10. Slowly lower a dry hydrometer into the suspension, and add three drops of amyl alcohol
if the suspension is covered with foam.
11. Take a reading exactly after 40 seconds (First reading).
12. Measure the temperature of the suspension.
13. Remove the hydrometer and place it in deionized water and dry with towel before
reuse.
14. Repeat steps 6-13.
15. The average of the two readings is the final value.

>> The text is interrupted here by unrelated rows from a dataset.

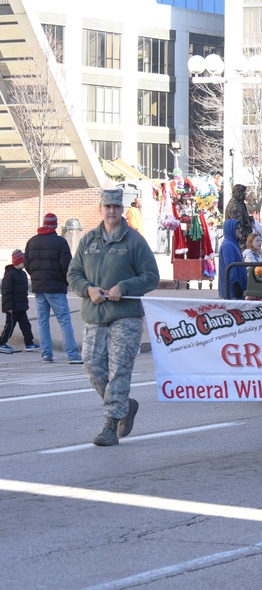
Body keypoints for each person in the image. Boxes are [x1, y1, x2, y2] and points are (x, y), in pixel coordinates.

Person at [67, 188, 159, 446]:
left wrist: (124, 287)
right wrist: (88, 289)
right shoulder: (88, 241)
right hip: (95, 313)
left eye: (116, 207)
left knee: (119, 370)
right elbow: (73, 274)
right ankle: (125, 406)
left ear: (122, 210)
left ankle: (110, 425)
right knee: (94, 368)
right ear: (100, 208)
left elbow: (150, 276)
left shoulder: (134, 241)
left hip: (125, 316)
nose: (111, 211)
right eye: (107, 206)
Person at [24, 212, 83, 364]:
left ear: (44, 224)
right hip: (56, 287)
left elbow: (27, 264)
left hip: (38, 287)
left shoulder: (32, 242)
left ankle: (46, 354)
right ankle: (72, 354)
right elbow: (67, 266)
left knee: (43, 321)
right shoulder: (60, 242)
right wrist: (66, 282)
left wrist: (36, 277)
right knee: (64, 320)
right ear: (55, 225)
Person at [0, 249, 39, 354]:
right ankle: (2, 343)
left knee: (25, 325)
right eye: (24, 261)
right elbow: (6, 292)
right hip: (12, 307)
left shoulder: (22, 274)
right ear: (18, 262)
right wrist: (8, 306)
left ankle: (29, 343)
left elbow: (23, 291)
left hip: (21, 307)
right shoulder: (10, 274)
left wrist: (25, 304)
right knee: (10, 326)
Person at [218, 218, 248, 300]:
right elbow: (231, 267)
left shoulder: (232, 244)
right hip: (232, 294)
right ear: (231, 230)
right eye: (237, 228)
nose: (240, 230)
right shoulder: (228, 246)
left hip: (235, 292)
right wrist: (236, 286)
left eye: (240, 228)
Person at [225, 183, 253, 248]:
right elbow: (238, 226)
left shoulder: (240, 204)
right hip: (241, 243)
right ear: (239, 193)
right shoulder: (235, 206)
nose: (245, 194)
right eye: (243, 192)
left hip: (244, 241)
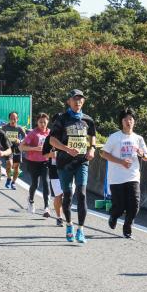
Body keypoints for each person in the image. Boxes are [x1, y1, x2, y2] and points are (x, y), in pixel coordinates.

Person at [50, 89, 97, 244]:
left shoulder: (88, 120)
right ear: (69, 102)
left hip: (82, 162)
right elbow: (52, 140)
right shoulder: (62, 119)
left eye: (81, 99)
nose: (78, 102)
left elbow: (93, 136)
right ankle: (69, 225)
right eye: (75, 99)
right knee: (68, 195)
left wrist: (92, 149)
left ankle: (81, 229)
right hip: (64, 163)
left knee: (82, 194)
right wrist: (66, 149)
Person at [101, 108, 147, 239]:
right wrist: (121, 161)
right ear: (121, 122)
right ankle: (114, 216)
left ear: (134, 122)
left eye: (131, 119)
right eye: (126, 119)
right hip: (116, 177)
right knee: (120, 206)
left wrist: (142, 154)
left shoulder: (138, 138)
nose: (129, 121)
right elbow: (104, 153)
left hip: (133, 175)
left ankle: (127, 229)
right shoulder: (114, 137)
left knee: (134, 205)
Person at [19, 113, 51, 217]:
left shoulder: (50, 133)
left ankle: (46, 207)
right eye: (40, 122)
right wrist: (34, 148)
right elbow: (21, 147)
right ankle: (31, 200)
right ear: (37, 122)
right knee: (35, 184)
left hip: (45, 161)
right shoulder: (33, 133)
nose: (42, 124)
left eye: (44, 122)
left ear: (48, 122)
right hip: (33, 162)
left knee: (46, 182)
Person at [43, 113, 64, 227]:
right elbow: (44, 154)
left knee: (68, 194)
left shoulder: (69, 136)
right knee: (58, 195)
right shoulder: (49, 138)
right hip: (54, 170)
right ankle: (59, 217)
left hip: (69, 169)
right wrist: (52, 154)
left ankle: (64, 212)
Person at [2, 112, 26, 190]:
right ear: (9, 119)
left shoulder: (19, 128)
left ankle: (13, 182)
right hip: (8, 148)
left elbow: (26, 138)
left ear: (17, 119)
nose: (13, 120)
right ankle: (9, 178)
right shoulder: (5, 127)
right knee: (9, 163)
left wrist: (20, 140)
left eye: (15, 118)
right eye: (11, 118)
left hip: (17, 149)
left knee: (16, 167)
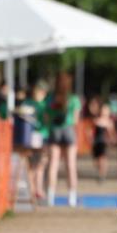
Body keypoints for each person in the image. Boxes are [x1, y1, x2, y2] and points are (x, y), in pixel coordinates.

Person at [45, 72, 81, 207]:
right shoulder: (73, 99)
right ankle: (72, 197)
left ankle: (50, 196)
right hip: (69, 131)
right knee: (71, 165)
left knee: (53, 164)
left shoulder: (50, 99)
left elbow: (46, 117)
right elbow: (76, 120)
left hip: (54, 131)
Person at [89, 96, 117, 182]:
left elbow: (112, 133)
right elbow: (91, 131)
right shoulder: (96, 120)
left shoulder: (109, 122)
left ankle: (102, 175)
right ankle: (101, 172)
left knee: (102, 158)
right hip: (96, 142)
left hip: (103, 142)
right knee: (96, 160)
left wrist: (113, 139)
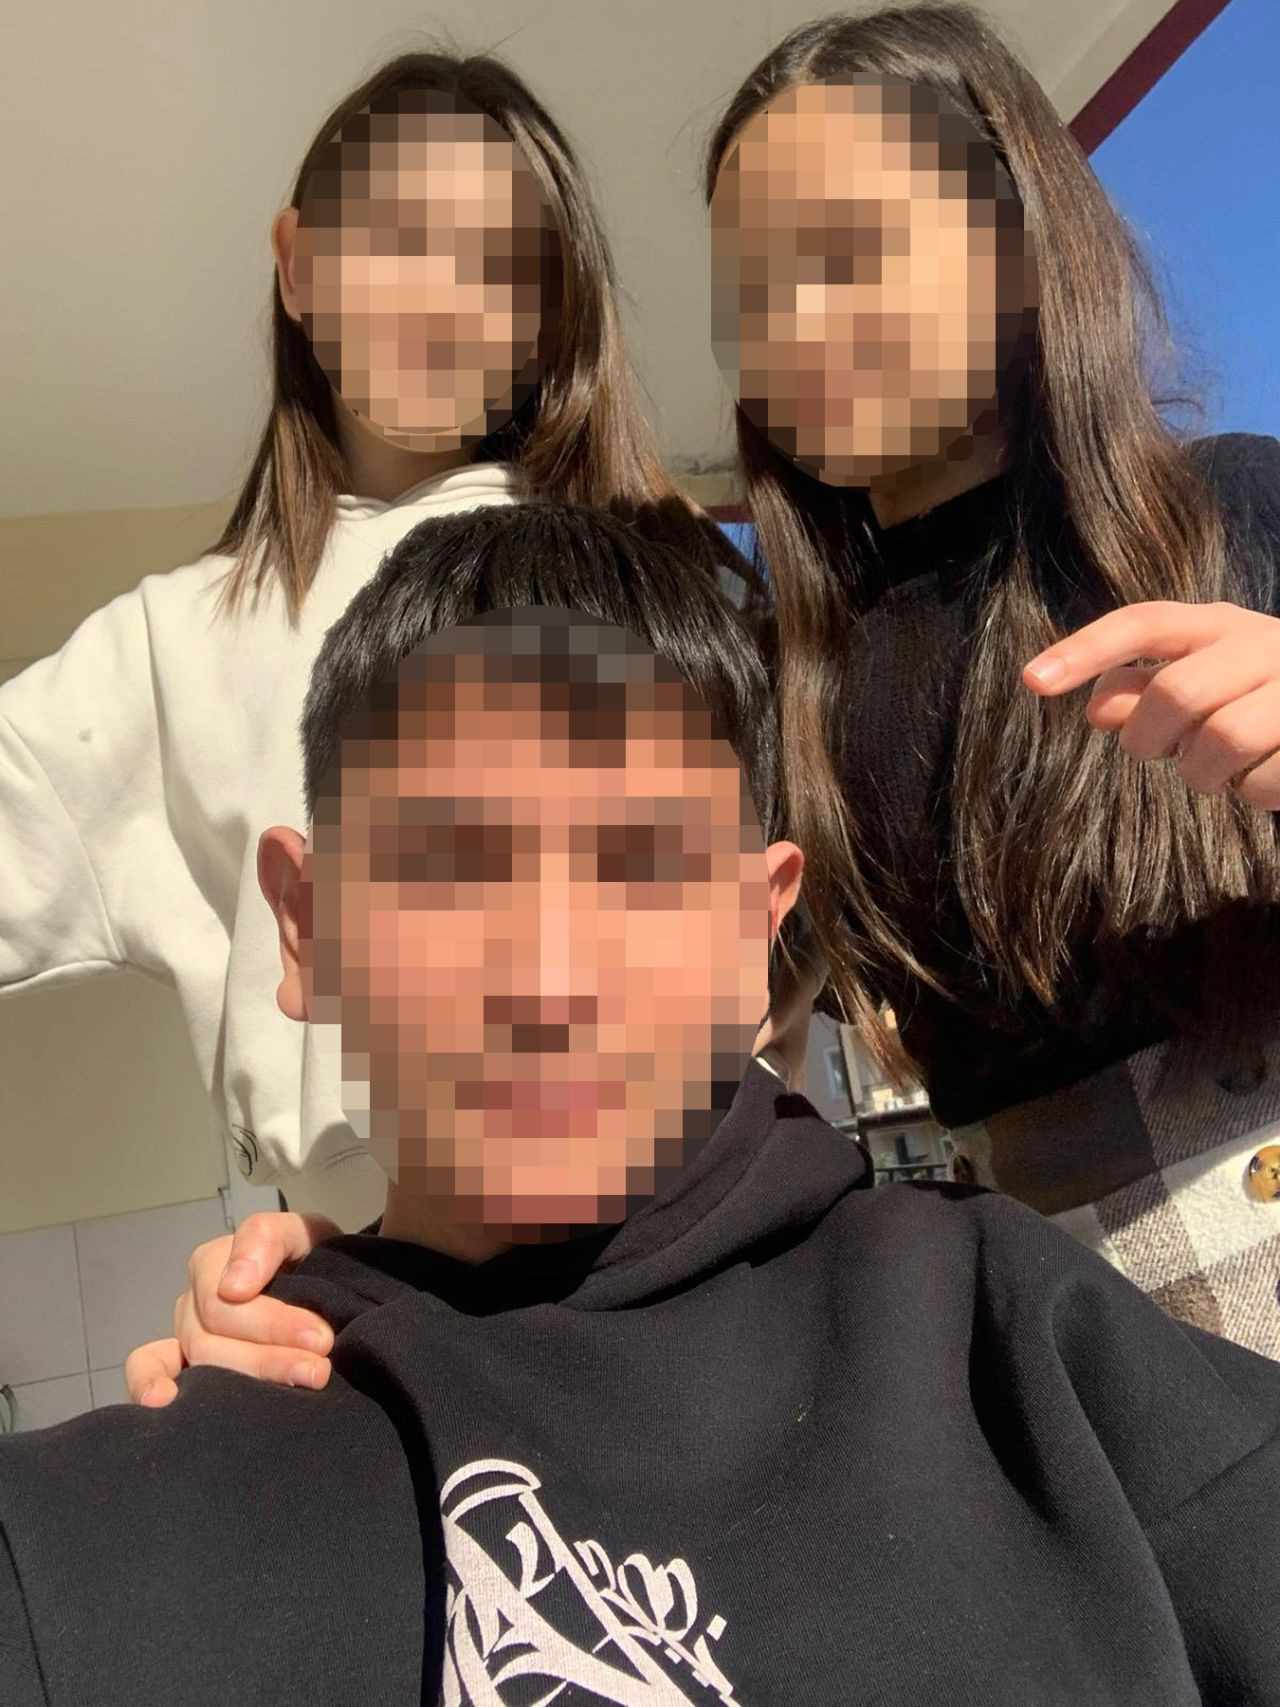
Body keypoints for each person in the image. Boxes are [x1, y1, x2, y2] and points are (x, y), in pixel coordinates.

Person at [5, 504, 1279, 1707]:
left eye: (639, 870)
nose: (549, 980)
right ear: (305, 927)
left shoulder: (1008, 1341)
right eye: (450, 863)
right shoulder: (116, 1536)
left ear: (752, 935)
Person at [0, 46, 736, 1235]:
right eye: (396, 238)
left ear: (549, 312)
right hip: (381, 1264)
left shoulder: (656, 560)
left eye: (497, 262)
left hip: (691, 1222)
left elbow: (812, 880)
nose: (440, 293)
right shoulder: (170, 644)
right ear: (298, 266)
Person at [705, 2, 1280, 1355]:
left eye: (849, 250)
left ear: (1019, 240)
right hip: (1042, 1344)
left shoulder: (1235, 512)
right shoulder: (787, 690)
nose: (797, 321)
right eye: (753, 290)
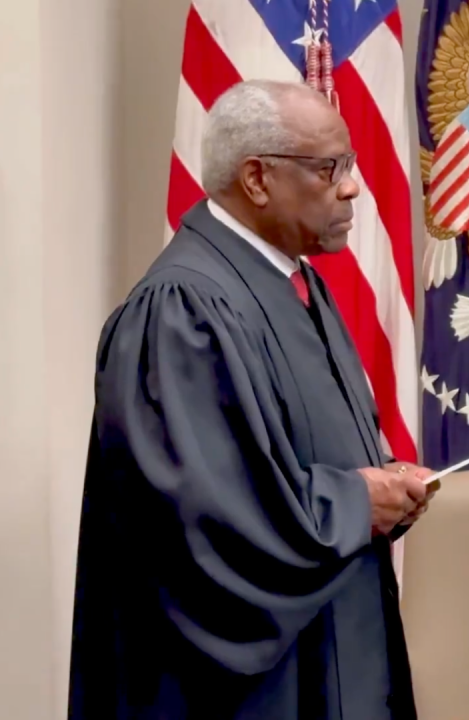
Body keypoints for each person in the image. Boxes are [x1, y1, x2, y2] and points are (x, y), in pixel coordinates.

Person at [68, 80, 431, 719]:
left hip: (335, 650)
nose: (352, 187)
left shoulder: (295, 282)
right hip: (252, 692)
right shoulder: (181, 312)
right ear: (257, 179)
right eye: (330, 168)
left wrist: (382, 489)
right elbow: (206, 523)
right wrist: (354, 501)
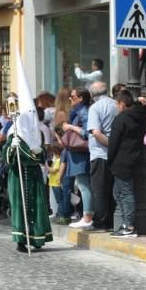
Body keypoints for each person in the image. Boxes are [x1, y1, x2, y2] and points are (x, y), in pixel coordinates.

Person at [3, 75, 54, 253]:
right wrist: (12, 149)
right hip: (19, 175)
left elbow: (41, 154)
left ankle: (37, 238)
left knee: (37, 205)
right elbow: (8, 158)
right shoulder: (14, 132)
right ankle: (21, 240)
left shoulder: (37, 133)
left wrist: (38, 154)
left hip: (34, 175)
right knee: (20, 206)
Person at [107, 88, 146, 238]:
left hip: (122, 160)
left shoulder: (120, 119)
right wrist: (145, 108)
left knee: (125, 193)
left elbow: (113, 142)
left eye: (117, 104)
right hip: (137, 157)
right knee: (118, 192)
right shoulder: (139, 116)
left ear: (121, 104)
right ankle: (126, 223)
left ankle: (129, 225)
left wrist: (110, 160)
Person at [87, 81, 117, 230]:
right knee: (113, 190)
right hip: (116, 155)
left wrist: (110, 145)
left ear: (92, 95)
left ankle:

16. Include a blank (without a soil) following the same steps as for the sample.
17. Take two readings after 8 hours (Second readings) without mixing and no timing
necessary.
18. Measure the temperature of the suspension.
Calculations
1. Sand + silt (%) = ((First reading-blank)/weight) x 100 (A) Clay (%) = ((Second reading –
blank)/weight) x 100 (B) Silt (%) = A-B
2. Sand (%) = 100-A-B
3. For temperature correction, add or subtract 0.36 g/L for each degree above or below 20 OC,
respectively.
Analytical Performance
Range and Sensitivity
1. The method has a detection limit of 2.0% sand, silt and clay (dry basis) and is
generally reproducible to within ± 8%.
Interferences
1. Organic matter, carbonates, soluble salts and iron oxides are shown to interfere with
measurement when they are at significant concentration.
Comments
The soaking time can be increased to overnight with 16 h shaking time for better results.
But Clay reading time could be reduced to two hours for less accurate results depending on the
objective of the analysis.
References
American Society for Testing and Materials. 1985. Standard test method for particle-size analysis
of soils D 422-63 (1972). Annual Book of ASTM Standards 04.08:117-127. American Society for
Testing Materials, Philadelphia.
American Society for Testing and Materials. 1985. Standard test method for particle-size
analysis of soils D 422-63 (1972). Annual Book of ASTM Standards 04.08:117-127.
American Society for Testing Materials, Philadelphia.
Gee, G.W. and J.W. Bauder. 1986. Particle-size Analysis. Pages 383-411 in Methods of Soil
Analysis Part 1. A. Klute (edi.), Soil Science Society of America Book Series 5, Madison,
Wisconsin, USA.
Sheldrick, B.H. and C. Wang. 1993. Particle size distribution. Pages 499-511 in Soil Sampling
and Methods of Analysis, M.R. Carter (edi.), Canadian Society of Soil Science, Ottawa, Ontario,
Canada.
U.S. Soil Salinity Lab. Staff. 1954. Methods for soil characterization. p. 83-147. Diagnosis and
improvement of saline and alkali soils. Agr. Handbook 60, USDA, Washington, D.C.